Question

We will show how to estimate regression parameters using a simple linear modesl

\[y \sim ax + b\]

We can restate the linear model

\[y = ax + b + \epsilon\]

as sampling from a probability distribution

\[y \sim \mathcal{N}(ax + b, \sigma^2)\]

Now we can use pymc to estimate the paramters \(a\), \(b\) and \(\sigma\) (pymc2 uses precision \(\tau\) which is \(1/\sigma^2\) so we need to do a simple transformation). We will assume the following priors

\[\begin{split}a \sim \mathcal{N}(0, 100) \\ b \sim \mathcal{N}(0, 100) \\ \tau \sim \text{Gamma}(0.1, 0.1)\end{split}\]

Here we need a helper function to let PyMC know that the mean is a deterministic function of the parameters \(a\), \(b\) and \(x\). We can do this with a decorator, like so:

@pymc.deterministic
def mu(a=a, b=b, x=x):
    return a*x + b

# observed data
n = 21
a = 6
b = 2
sigma = 2
x = np.linspace(0, 1, n)
y_obs = a*x + b + np.random.normal(0, sigma, n)
data = pd.DataFrame(np.array([x, y_obs]).T, columns=['x', 'y'])

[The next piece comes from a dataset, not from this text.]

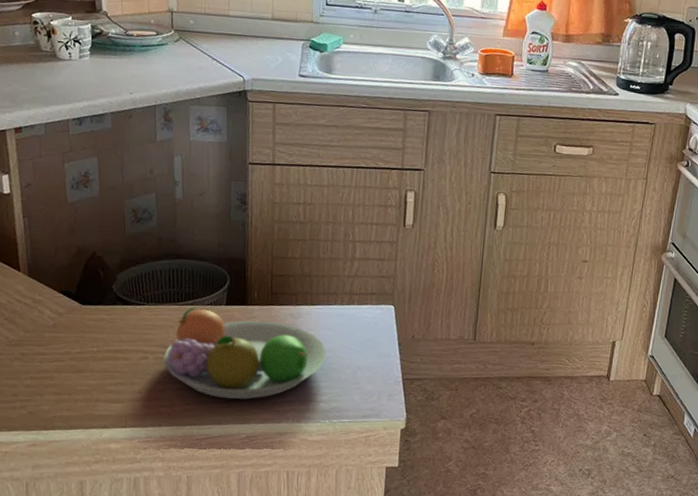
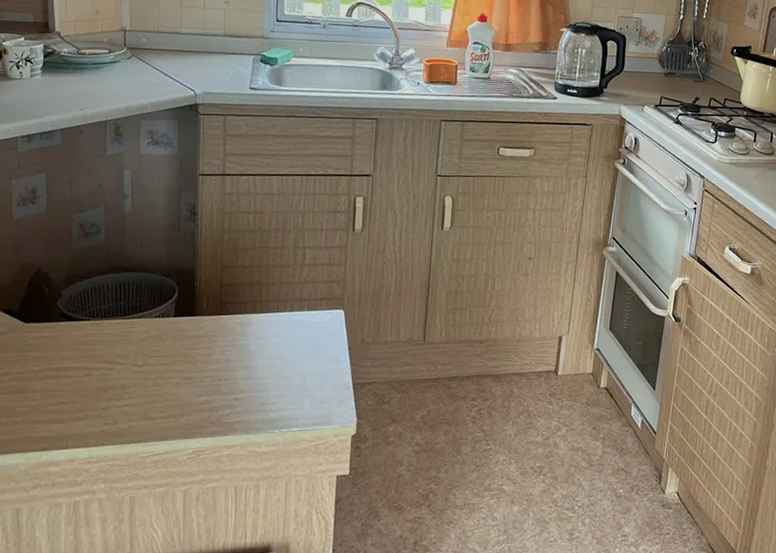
fruit bowl: present [163,307,327,399] -> none [108,320,276,414]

data.plot(x='x', y='y', kind='scatter', s=50);

# define priors
a = pymc.Normal('slope', mu=0, tau=1.0/10**2)
b = pymc.Normal('intercept', mu=0, tau=1.0/10**2)
tau = pymc.Gamma("tau", alpha=0.1, beta=0.1)

# define likelihood
@pymc.deterministic
def mu(a=a, b=b, x=x):
    return a*x + b

y = pymc.Normal('y', mu=mu, tau=tau, value=y_obs, observed=True)

# inference
m = pymc.Model([a, b, tau, x, y])
mc = pymc.MCMC(m)
mc.sample(iter=11000, burn=10000)

[-----------------100%-----------------] 11000 of 11000 complete in 6.1 sec

abar = a.stats()['mean']
bbar = b.stats()['mean']
data.plot(x='x', y='y', kind='scatter', s=50);
xp = np.array([x.min(), x.max()])
plt.plot(a.trace()*xp[:, None] + b.trace(), c='red', alpha=0.01)
plt.plot(xp, abar*xp + bbar, linewidth=2, c='red');

pymc.Matplot.plot(mc)

Plotting intercept
Plotting slope
Plotting tau

/Users/cliburn/anaconda/lib/python2.7/site-packages/numpy/core/fromnumeric.py:2507: VisibleDeprecationWarning: rank is deprecated; use the ndim attribute or function instead. To find the rank of a matrix see numpy.linalg.matrix_rank.
  VisibleDeprecationWarning)